• _TASK ITEM_:
Copy, exactly and without additions, every line in the records below from the one holding "X2221Y225D03*" through the one holding "X3046Y3000D03*", both ends included.

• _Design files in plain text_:
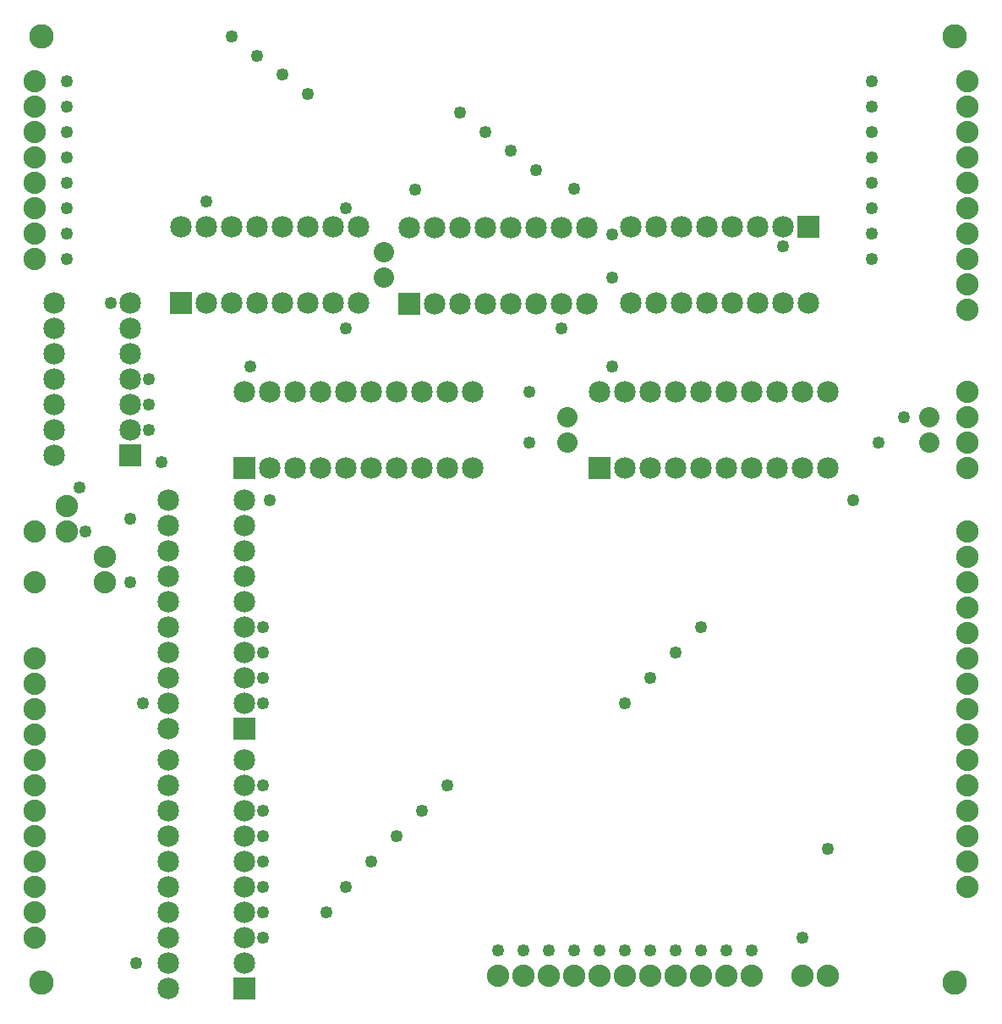
<source format=gbs>
G04 MADE WITH FRITZING*
G04 WWW.FRITZING.ORG*
G04 DOUBLE SIDED*
G04 HOLES PLATED*
G04 CONTOUR ON CENTER OF CONTOUR VECTOR*
%ASAXBY*%
%FSLAX23Y23*%
%MOIN*%
%OFA0B0*%
%SFA1.0B1.0*%
%ADD10C,0.049370*%
%ADD11C,0.096614*%
%ADD12C,0.080000*%
%ADD13C,0.088000*%
%ADD14C,0.085000*%
%ADD15R,0.085000X0.085000*%
%LNMASK0*%
G90*
G70*
G54D10*
X221Y3650D03*
X871Y3825D03*
X971Y3750D03*
X1071Y3675D03*
X1171Y3600D03*
X1771Y3525D03*
X1871Y3450D03*
X1971Y3375D03*
X2071Y3300D03*
X221Y3550D03*
X221Y3450D03*
X221Y3350D03*
X221Y3250D03*
X221Y3150D03*
X221Y3050D03*
X221Y2950D03*
X3421Y2225D03*
X996Y1200D03*
X996Y1300D03*
X996Y1400D03*
X996Y1500D03*
X996Y275D03*
X996Y375D03*
X996Y475D03*
X996Y575D03*
X996Y675D03*
X996Y775D03*
X996Y875D03*
G54D11*
X3721Y100D03*
X121Y100D03*
X3721Y3825D03*
X121Y3825D03*
G54D10*
X2921Y225D03*
X2821Y225D03*
X2721Y225D03*
X2621Y225D03*
X2521Y225D03*
X2421Y225D03*
X2321Y225D03*
X2221Y225D03*
X2121Y225D03*
X2021Y225D03*
X1921Y225D03*
X3221Y625D03*
G54D12*
X1471Y2875D03*
X1471Y2975D03*
G54D13*
X96Y1375D03*
X96Y1275D03*
X96Y1175D03*
X96Y1075D03*
X96Y975D03*
X96Y875D03*
X96Y775D03*
X96Y675D03*
X96Y575D03*
X96Y475D03*
X96Y375D03*
X96Y275D03*
G54D10*
X2721Y1500D03*
X2621Y1400D03*
X2521Y1300D03*
X2421Y1200D03*
X1246Y375D03*
X1321Y475D03*
X1421Y575D03*
X1521Y675D03*
X1621Y775D03*
X1721Y875D03*
X471Y1675D03*
X496Y175D03*
X521Y1200D03*
X946Y2525D03*
X2371Y2525D03*
X471Y1925D03*
X1021Y2000D03*
X546Y2375D03*
X1321Y2675D03*
X2171Y2675D03*
X1321Y3150D03*
X2221Y3225D03*
X546Y2475D03*
X3046Y3000D03*
X2371Y2875D03*
X2370Y3047D03*
X1595Y3222D03*
X771Y3175D03*
G54D13*
X3771Y2125D03*
X3771Y2425D03*
X3771Y2225D03*
X3771Y2325D03*
X3121Y125D03*
X3221Y125D03*
G54D10*
X3121Y275D03*
X3521Y2325D03*
G54D12*
X2196Y2225D03*
X2196Y2325D03*
X3621Y2225D03*
X3621Y2325D03*
G54D10*
X3396Y2950D03*
X3396Y3050D03*
X3396Y3150D03*
X3396Y3250D03*
X3396Y3350D03*
X3396Y3450D03*
X3396Y3650D03*
X3396Y3550D03*
X3321Y2000D03*
G54D14*
X2321Y2125D03*
X2321Y2425D03*
X2421Y2125D03*
X2421Y2425D03*
X2521Y2125D03*
X2521Y2425D03*
X2621Y2125D03*
X2621Y2425D03*
X2721Y2125D03*
X2721Y2425D03*
X2821Y2125D03*
X2821Y2425D03*
X2921Y2125D03*
X2921Y2425D03*
X3021Y2125D03*
X3021Y2425D03*
X3121Y2125D03*
X3121Y2425D03*
X3221Y2125D03*
X3221Y2425D03*
X920Y2127D03*
X920Y2427D03*
X1020Y2127D03*
X1020Y2427D03*
X1120Y2127D03*
X1120Y2427D03*
X1220Y2127D03*
X1220Y2427D03*
X1320Y2127D03*
X1320Y2427D03*
X1420Y2127D03*
X1420Y2427D03*
X1520Y2127D03*
X1520Y2427D03*
X1620Y2127D03*
X1620Y2427D03*
X1720Y2127D03*
X1720Y2427D03*
X1820Y2127D03*
X1820Y2427D03*
X921Y75D03*
X621Y75D03*
X921Y175D03*
X621Y175D03*
X921Y275D03*
X621Y275D03*
X921Y375D03*
X621Y375D03*
X921Y475D03*
X621Y475D03*
X921Y575D03*
X621Y575D03*
X921Y675D03*
X621Y675D03*
X921Y775D03*
X621Y775D03*
X921Y875D03*
X621Y875D03*
X921Y975D03*
X621Y975D03*
X921Y1100D03*
X621Y1100D03*
X921Y1200D03*
X621Y1200D03*
X921Y1300D03*
X621Y1300D03*
X921Y1400D03*
X621Y1400D03*
X921Y1500D03*
X621Y1500D03*
X921Y1600D03*
X621Y1600D03*
X921Y1700D03*
X621Y1700D03*
X921Y1800D03*
X621Y1800D03*
X921Y1900D03*
X621Y1900D03*
X921Y2000D03*
X621Y2000D03*
G54D13*
X1921Y125D03*
X2021Y125D03*
X2121Y125D03*
X2221Y125D03*
X2321Y125D03*
X2421Y125D03*
X2521Y125D03*
X2621Y125D03*
X2721Y125D03*
X2821Y125D03*
X2921Y125D03*
X3771Y1875D03*
X3771Y1775D03*
X3771Y1675D03*
X3771Y1575D03*
X3771Y1475D03*
X3771Y1375D03*
X3771Y1275D03*
X3771Y1175D03*
X3771Y1075D03*
X3771Y975D03*
X3771Y875D03*
X3771Y775D03*
X3771Y675D03*
X3771Y575D03*
X3771Y475D03*
X96Y1875D03*
X3771Y2750D03*
X3771Y2850D03*
G54D14*
X3146Y3075D03*
X3146Y2775D03*
X3046Y3075D03*
X3046Y2775D03*
X2946Y3075D03*
X2946Y2775D03*
X2846Y3075D03*
X2846Y2775D03*
X2746Y3075D03*
X2746Y2775D03*
X2646Y3075D03*
X2646Y2775D03*
X2546Y3075D03*
X2546Y2775D03*
X2446Y3075D03*
X2446Y2775D03*
X671Y2775D03*
X671Y3075D03*
X771Y2775D03*
X771Y3075D03*
X871Y2775D03*
X871Y3075D03*
X971Y2775D03*
X971Y3075D03*
X1071Y2775D03*
X1071Y3075D03*
X1171Y2775D03*
X1171Y3075D03*
X1271Y2775D03*
X1271Y3075D03*
X1371Y2775D03*
X1371Y3075D03*
X1570Y2772D03*
X1570Y3072D03*
X1670Y2772D03*
X1670Y3072D03*
X1770Y2772D03*
X1770Y3072D03*
X1870Y2772D03*
X1870Y3072D03*
X1970Y2772D03*
X1970Y3072D03*
X2070Y2772D03*
X2070Y3072D03*
X2170Y2772D03*
X2170Y3072D03*
X2270Y2772D03*
X2270Y3072D03*
G54D13*
X96Y2950D03*
X96Y3050D03*
X96Y3150D03*
X96Y3250D03*
X96Y3350D03*
X96Y3450D03*
X96Y3550D03*
X96Y3650D03*
X3771Y2950D03*
X3771Y3050D03*
X3771Y3150D03*
X3771Y3250D03*
X3771Y3350D03*
X3771Y3450D03*
X3771Y3550D03*
X3771Y3650D03*
X371Y1775D03*
X221Y1975D03*
X221Y1875D03*
X371Y1675D03*
X96Y1675D03*
G54D14*
X471Y2175D03*
X171Y2175D03*
X471Y2275D03*
X171Y2275D03*
X471Y2375D03*
X171Y2375D03*
X471Y2475D03*
X171Y2475D03*
X471Y2575D03*
X171Y2575D03*
X471Y2675D03*
X171Y2675D03*
X471Y2775D03*
X171Y2775D03*
G54D10*
X2046Y2225D03*
X2046Y2425D03*
X546Y2275D03*
X296Y1875D03*
X596Y2150D03*
X396Y2775D03*
X271Y2050D03*
G54D15*
X2321Y2125D03*
X920Y2127D03*
X921Y75D03*
X921Y1100D03*
X3146Y3075D03*
X671Y2775D03*
X1570Y2772D03*
X471Y2175D03*
G04 End of Mask0*
M02*
</source>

• _SOLUTION FOR THIS TASK_:
X2221Y225D03*
X2121Y225D03*
X2021Y225D03*
X1921Y225D03*
X3221Y625D03*
G54D12*
X1471Y2875D03*
X1471Y2975D03*
G54D13*
X96Y1375D03*
X96Y1275D03*
X96Y1175D03*
X96Y1075D03*
X96Y975D03*
X96Y875D03*
X96Y775D03*
X96Y675D03*
X96Y575D03*
X96Y475D03*
X96Y375D03*
X96Y275D03*
G54D10*
X2721Y1500D03*
X2621Y1400D03*
X2521Y1300D03*
X2421Y1200D03*
X1246Y375D03*
X1321Y475D03*
X1421Y575D03*
X1521Y675D03*
X1621Y775D03*
X1721Y875D03*
X471Y1675D03*
X496Y175D03*
X521Y1200D03*
X946Y2525D03*
X2371Y2525D03*
X471Y1925D03*
X1021Y2000D03*
X546Y2375D03*
X1321Y2675D03*
X2171Y2675D03*
X1321Y3150D03*
X2221Y3225D03*
X546Y2475D03*
X3046Y3000D03*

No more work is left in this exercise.